Europe midday: Shares up despite weak EZ services survey data
European shares shrugged off political turmoil in South Korea and France to post gains at the start of trading on Wednesday.
The pan-regional Stoxx 600 index was 0.31% up to 517.30 in early deals with all major bourses higher. France’s CAC 40 was 0.44% higher even as Prime Minister Michel Barnier looked likely to be toppled in a no-confidence vote over his controversial Budget.
The extreme right National Rally party said it would support the motion tabled by left-wing parties but had also planned to introduce its own no-confidence motion.
“Michel Barnier’s belt tightening budget has gone down like a lead balloon with his opponents. Leading a minority government forcing through hugely unpopular measures is a highly precarious position to be in,” said Hargreaves Lansdown analyst Susannah Streeter.
“If he is defeated, which looks likely, France will be weighed down by a burdensome budget deficit while another political vacuum opens. If difficult decisions are put off clouding the economic horizon, it won’t help business confidence and may limit investment and recruitment and could lead to further wariness among consumers.”
In South Korea, the won started to stabilise after President Yoon Suk Yeol reversed his decision to impose martial law after huge demonstrations and an emergency vote by parliament blocking the move. Yoon now faces an impeachment vote by lawmakers.
Meanwhile, Germany’s DAX passed the 20,000 mark for the first time in its history.
In economic news, industrial producer prices in the eurozone increased as expected in October, according to figures out on Wednesday from Eurostat.
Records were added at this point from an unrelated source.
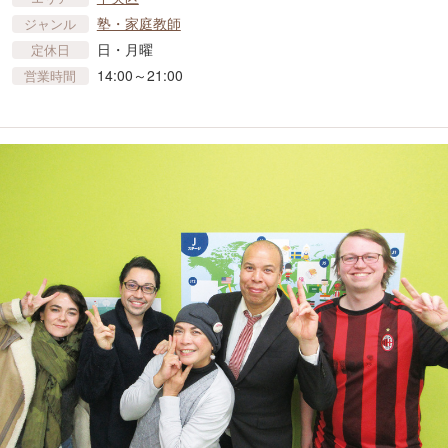
塾・家庭教師
ジャンル
日・月曜
定休日
14:00～21:00
営業時間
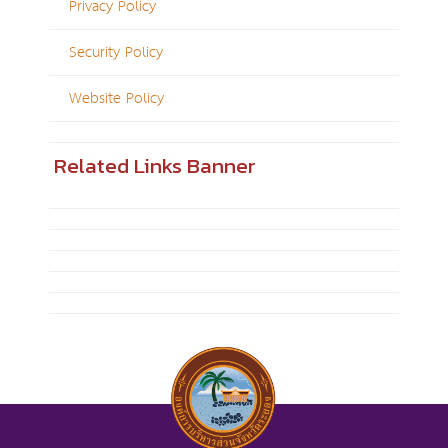
Privacy Policy
Security Policy
Website Policy
Related Links Banner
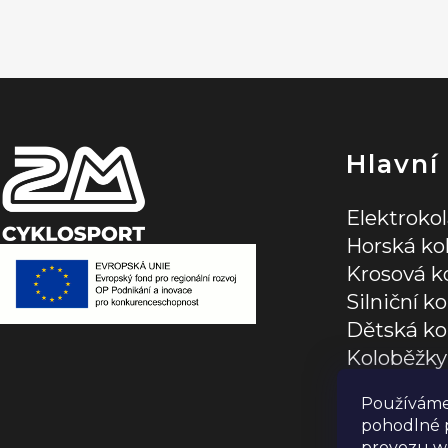
á
p
a
t
í
Hlavní
Elektroko
Horská ko
Krosová k
Silniční ko
Dětská ko
Koloběžky
Jízdní dop
Používáme
pohodlné p
provozu we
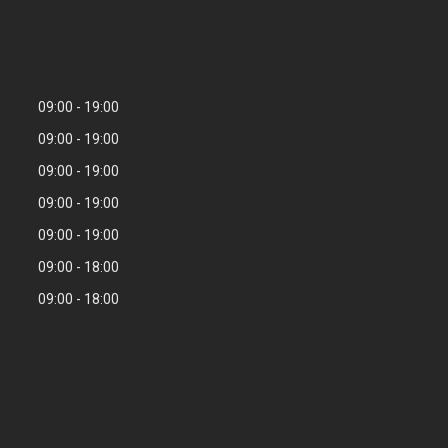
09:00
19:00
09:00
19:00
09:00
19:00
09:00
19:00
09:00
19:00
09:00
18:00
09:00
18:00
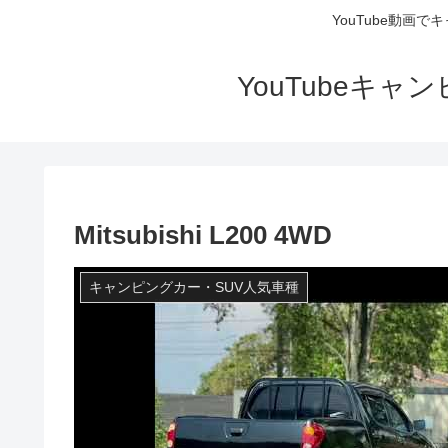
YouTube動画
YouTubeキ
Mitsubishi L200 4WD
キャンピングカー・SUV人気車種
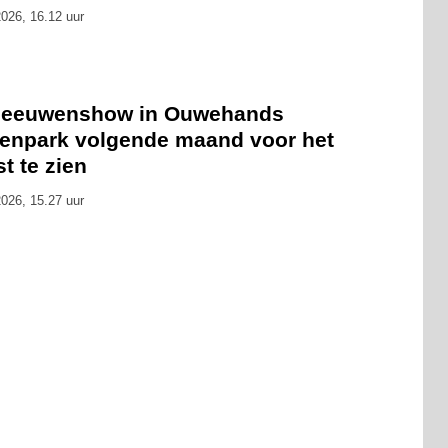
026, 16.12 uur
leeuwenshow in Ouwehands
renpark volgende maand voor het
st te zien
026, 15.27 uur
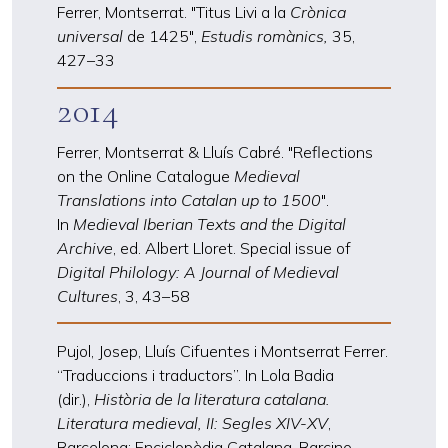
Ferrer, Montserrat. "Titus Livi a la
Crònica
universal
de 1425",
Estudis romànics,
35,
427
–
33
2014
Ferrer, Montserrat & Lluís Cabré. "Reflections
on the Online Catalogue
Medieval
Translations into Catalan up to 1500
".
In
Medieval Iberian Texts and the Digital
Archive
, ed. Albert Lloret. Special issue of
Digital Philology: A Journal of Medieval
Cultures
, 3, 43
–
58
Pujol, Josep, Lluís Cifuentes i Montserrat Ferrer.
“Traduccions i traductors”. In Lola Badia
(dir.),
Història de la literatura catalana.
Literatura medieval, II: Segles XIV-XV
,
Barcelona: Enciclopèdia Catalana, Barcino,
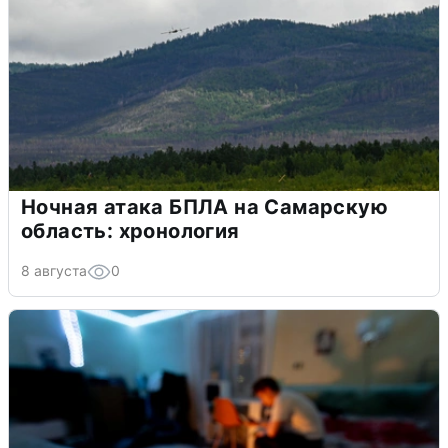
Ночная атака БПЛА на Самарскую
область: хронология
8 августа
0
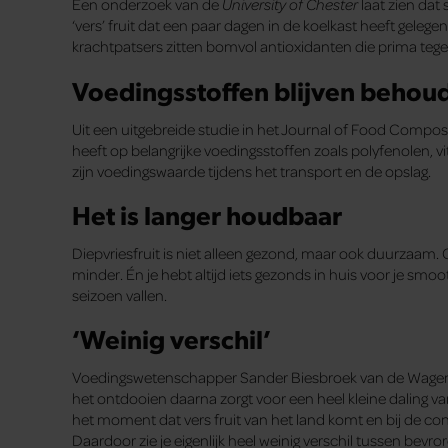
Een onderzoek van de
University of Chester
laat zien da
‘vers’ fruit dat een paar dagen in de koelkast heeft gele
krachtpatsers zitten bomvol antioxidanten die prima teg
Voedingsstoffen blijven behou
Uit een uitgebreide studie in het Journal of Food Compositi
heeft op belangrijke voedingsstoffen zoals polyfenolen, vi
zijn voedingswaarde tijdens het transport en de opslag.
Het is langer houdbaar
Diepvriesfruit is niet alleen gezond, maar ook duurzaam. O
minder. Én je hebt altijd iets gezonds in huis voor je smoo
seizoen vallen.
‘Weinig verschil’
Voedingswetenschapper Sander Biesbroek van de Wagenin
het ontdooien daarna zorgt voor een heel kleine daling van h
het moment dat vers fruit van het land komt en bij de con
Daardoor zie je eigenlijk heel weinig verschil tussen bevr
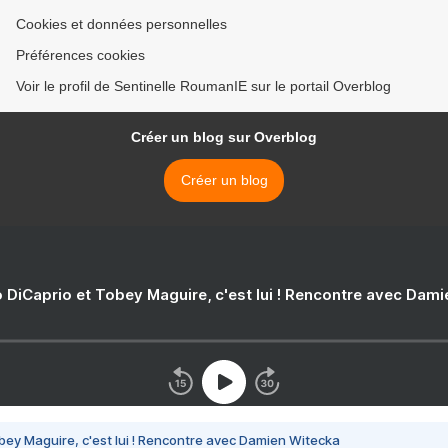
Cookies et données personnelles
Préférences cookies
Voir le profil de Sentinelle RoumanIE sur le portail Overblog
Créer un blog sur Overblog
Créer un blog
 DiCaprio et Tobey Maguire, c'est lui ! Rencontre avec Dam
bey Maguire, c'est lui ! Rencontre avec Damien Witecka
The producer-price index for the single-currency region increased by 0.4%, following a 0.6% monthly decline in prices in September. This was in line with the consensus estimate.
Eurostat said a 1.4% increase in energy prices and small gains in the cost of durable and non-durable consumer goods drove the change month-on-month, while the price of intermediate goods slipped 0.1% and capital goods remained stable.
Excluding energy prices, which tend to be volatile, the producer price index was unchanged from the previous month following another flat reading in September.
Meanwhile, a widely followed survey showed that the Eurozone economy slipped into contraction in November after services output slumped.
The Hamburg Commercial Bank Eurozone composite PMI output index, which recovered to reach the neutral 50.0 benchmark in October, fell back to 48.3 in November, a 10-month low.
On the equities front, shares in UK-listed shipping company Frontline surged after third-quarter earnings.
Hexagon shares gained as the company named former ABB chief Bjorn Rosengren as next chair of the Swedish industrial technology company.
Vestas Wind fell sharply after the wind turbine maker said its chief financial officer Hans Martin Smith would step down by the end of the year.